El terremoto de todos los días
La detención del senador Delcídio do Amaral supone un grave aldabonazo en la conciencia de la sociedad
La crónica judicial lleva a los brasileños diariamente de susto en susto, de incredulidad en incredulidad. La detención por primera vez, y respaldada por el Supremo, de un importante miembro del Senado de la República como Delcídio do Amaral, una pieza clave del gobierno y del Partido de los Trabajadores, junto con la del banquero, André Esteves, símbolo del sector más sofisticado y moderno de la banca, ha supuesto un grave aldabonazo en la conciencia de la sociedad desorientada y amedrentada al descubrir que existen “organizaciones criminales” dentro del corazón del Estado.
Brasil está viviendo, en efecto, un momento crítico y grave, difícil de definir y de contar dentro y fuera del país. Es una mezcla de terremoto político, cuyo epicentro se halla en los fundamentos mismos de la República, y de esquizofrenia que impide a la sociedad entender si está viviendo en la realidad o en lo imaginario.
Un país que festejaba hace solo dos o tres años una ascensión económica y social inéditas, envidia de países desarrollados y que llegó a soñar con sentarse en la mesa de los que dirigen los destinos del mundo, vive hoy una especie de espejismo. Es como si de repente se hubiera despertado de un sueño para tocar con la mano que la realidad cruda y desnuda es muy diferente. Brasil está gravemente enfermo políticamente.
Y como en el simbolismo de la esquizofrenia, la sociedad se pregunta si la clase política vive en la realidad, o si se ha perdido en el marasmo de sus propias alucinaciones e ilegalidades.
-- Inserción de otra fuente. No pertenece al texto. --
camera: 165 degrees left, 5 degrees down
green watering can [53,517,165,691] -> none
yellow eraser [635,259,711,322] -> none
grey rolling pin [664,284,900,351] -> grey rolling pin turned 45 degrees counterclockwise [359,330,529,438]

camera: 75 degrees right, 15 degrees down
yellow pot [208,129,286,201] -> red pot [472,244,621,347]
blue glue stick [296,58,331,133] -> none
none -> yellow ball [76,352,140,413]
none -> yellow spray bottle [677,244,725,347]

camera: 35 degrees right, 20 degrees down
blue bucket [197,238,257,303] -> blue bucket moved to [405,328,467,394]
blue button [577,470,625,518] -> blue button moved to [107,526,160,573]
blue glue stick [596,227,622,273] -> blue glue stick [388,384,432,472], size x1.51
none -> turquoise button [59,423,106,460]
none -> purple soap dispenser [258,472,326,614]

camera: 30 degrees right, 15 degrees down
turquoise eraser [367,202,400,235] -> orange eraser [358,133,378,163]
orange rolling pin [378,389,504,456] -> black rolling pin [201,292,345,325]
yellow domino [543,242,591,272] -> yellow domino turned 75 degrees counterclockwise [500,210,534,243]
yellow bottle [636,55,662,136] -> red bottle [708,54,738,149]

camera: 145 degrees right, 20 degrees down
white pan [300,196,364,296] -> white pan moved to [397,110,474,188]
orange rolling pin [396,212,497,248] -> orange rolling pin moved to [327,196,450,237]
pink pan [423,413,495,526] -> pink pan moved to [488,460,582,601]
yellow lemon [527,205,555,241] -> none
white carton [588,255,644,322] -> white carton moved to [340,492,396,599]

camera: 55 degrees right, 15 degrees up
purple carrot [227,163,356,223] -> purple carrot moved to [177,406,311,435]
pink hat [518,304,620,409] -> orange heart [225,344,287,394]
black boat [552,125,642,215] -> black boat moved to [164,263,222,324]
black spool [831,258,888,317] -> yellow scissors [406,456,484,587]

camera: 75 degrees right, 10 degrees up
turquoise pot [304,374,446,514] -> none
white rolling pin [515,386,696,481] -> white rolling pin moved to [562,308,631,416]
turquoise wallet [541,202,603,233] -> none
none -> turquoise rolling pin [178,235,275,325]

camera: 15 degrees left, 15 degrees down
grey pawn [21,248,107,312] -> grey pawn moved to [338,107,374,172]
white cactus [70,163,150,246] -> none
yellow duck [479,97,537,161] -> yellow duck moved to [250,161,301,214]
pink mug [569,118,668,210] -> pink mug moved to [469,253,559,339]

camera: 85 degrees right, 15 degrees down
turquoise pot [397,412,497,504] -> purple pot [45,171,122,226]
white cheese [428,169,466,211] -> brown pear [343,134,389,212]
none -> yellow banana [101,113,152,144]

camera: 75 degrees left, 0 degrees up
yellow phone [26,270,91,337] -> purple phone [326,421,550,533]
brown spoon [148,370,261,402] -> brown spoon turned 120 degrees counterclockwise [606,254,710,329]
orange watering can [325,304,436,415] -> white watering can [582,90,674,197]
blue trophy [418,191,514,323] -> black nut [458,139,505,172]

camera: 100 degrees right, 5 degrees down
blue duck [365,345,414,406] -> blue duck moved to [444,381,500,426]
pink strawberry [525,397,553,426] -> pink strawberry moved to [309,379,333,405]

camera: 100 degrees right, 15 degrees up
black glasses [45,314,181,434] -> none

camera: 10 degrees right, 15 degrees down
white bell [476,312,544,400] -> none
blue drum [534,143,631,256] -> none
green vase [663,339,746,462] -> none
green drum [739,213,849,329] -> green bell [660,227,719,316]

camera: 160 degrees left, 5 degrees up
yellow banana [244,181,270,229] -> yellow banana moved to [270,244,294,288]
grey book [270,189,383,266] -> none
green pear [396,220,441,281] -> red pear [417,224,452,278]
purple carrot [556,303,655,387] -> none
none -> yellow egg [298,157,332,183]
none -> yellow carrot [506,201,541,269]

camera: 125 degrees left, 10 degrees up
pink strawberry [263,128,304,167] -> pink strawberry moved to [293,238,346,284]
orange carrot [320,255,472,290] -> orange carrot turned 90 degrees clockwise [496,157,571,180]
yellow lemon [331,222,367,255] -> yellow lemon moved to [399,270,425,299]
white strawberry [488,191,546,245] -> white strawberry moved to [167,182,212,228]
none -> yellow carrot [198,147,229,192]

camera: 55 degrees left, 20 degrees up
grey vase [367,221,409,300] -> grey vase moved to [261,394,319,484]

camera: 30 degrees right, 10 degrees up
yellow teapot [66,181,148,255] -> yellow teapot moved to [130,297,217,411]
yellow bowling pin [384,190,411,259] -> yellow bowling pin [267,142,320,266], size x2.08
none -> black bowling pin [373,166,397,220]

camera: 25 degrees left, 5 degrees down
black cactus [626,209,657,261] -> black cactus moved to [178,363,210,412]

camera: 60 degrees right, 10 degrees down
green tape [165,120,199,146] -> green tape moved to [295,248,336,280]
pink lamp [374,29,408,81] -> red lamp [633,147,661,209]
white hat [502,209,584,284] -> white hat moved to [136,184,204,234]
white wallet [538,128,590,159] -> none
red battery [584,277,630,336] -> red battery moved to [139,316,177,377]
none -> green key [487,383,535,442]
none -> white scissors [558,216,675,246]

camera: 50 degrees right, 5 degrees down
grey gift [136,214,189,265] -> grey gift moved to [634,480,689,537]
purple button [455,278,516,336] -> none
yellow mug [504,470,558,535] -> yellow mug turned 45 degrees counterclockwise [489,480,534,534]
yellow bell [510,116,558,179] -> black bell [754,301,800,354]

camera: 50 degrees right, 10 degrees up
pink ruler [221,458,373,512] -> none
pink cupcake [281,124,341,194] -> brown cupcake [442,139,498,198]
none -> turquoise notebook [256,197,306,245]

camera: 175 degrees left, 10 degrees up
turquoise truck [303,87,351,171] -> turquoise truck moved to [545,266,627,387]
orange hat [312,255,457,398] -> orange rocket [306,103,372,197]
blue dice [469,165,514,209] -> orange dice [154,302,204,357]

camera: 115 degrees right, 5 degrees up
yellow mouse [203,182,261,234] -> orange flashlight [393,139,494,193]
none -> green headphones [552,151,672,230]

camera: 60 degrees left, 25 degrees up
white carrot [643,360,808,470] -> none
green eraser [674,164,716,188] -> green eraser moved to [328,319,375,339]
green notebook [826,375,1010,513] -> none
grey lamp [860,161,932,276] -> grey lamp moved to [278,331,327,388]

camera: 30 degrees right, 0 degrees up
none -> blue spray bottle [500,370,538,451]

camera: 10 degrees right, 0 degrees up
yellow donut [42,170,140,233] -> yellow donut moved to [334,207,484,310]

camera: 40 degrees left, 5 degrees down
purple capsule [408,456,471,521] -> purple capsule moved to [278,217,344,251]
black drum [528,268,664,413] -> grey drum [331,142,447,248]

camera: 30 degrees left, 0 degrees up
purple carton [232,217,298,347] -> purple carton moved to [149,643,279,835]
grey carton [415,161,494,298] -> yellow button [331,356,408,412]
La detención del senador Amaral, que fue una de las figuras que se había distinguido por su sentido crítico en la ya famosa CPI de los Correos, y que llegó a conquistarse por ello el aplauso de la calle, es más significativa y grave si cabe por la trama que estaba tejiendo en la sombra de la ilegalidad según las duras palabras del magistrado Mello, del Supremo: “El contexto que emerge del caso revela un hecho gravísimo: la captura del Estado y de las instituciones del gobierno por una organización criminal”.
Del santuario del Senado, que debería representar el alma y la conciencia de los Estados de Brasil, y del templo laico de la banca más sofisticada, simbolizada en el joven Esteves, que encarnaba, el sueño de los brasileños aspirantes a millonarios, surgen acusaciones de formación de una cuadrilla del crimen.
¿No deberá ello sonar a un ataque de esquizofrenia a los ciudadanos honrados, que aman este país, que se sacrifican para hacerlo crecer y amar fuera de sus fronteras?
Ya hay quién se pregunta si con estas dos detenciones simbólicas y reveladoras el tumor político es más grave de lo que se imaginaba, si se habrá o no llegado al fondo del pozo de las responsabilidades que la sociedad tiene el derecho de exigir.
Los analistas brasileños e internacionales se cansan cada día en afirmar que la crisis que agita a este país continente es mucho política que económica. Pero los brasileños están sufriendo en su carne, empezando por los más débiles, una crisis económica engendrada en la corrupción de la clase política que aparece actuar a espaldas de la sociedad.
Una clase política enredada cada día más en un ovillo de ilegalidades y traiciones inconfesables que va ensanchando el abismo abierto entre el Brasil real y el político, el Brasil que tiene todo para poder crecer y el que va carcomiendo y debilitando los fundamentos de la República, sin que se vislumbre en el horizonte una salida a la catástrofe.
En medio a esa incredulidad ante los desmanes que cada día aparecen más cercanos al corazón mismo del poder, existe un peligro y una esperanza. El peligro es que la sociedad pierda su capacidad de reacción y renuncie a defender la república y sus instituciones democráticas, reforzando así la codicia de los corruptos. La esperanza es que el lodo de la ilegalidad política que paraliza a un país dinámico como Brasil llegue a tal punto de gravedad que la realidad de las cosas se imponga y fuerce un cambio que devuelva la ilusión perdida y haga justicia a los brasileños que, hoy avergonzados, no desisten de soñar días mejores para ellos y, sobre todo, para sus hijos.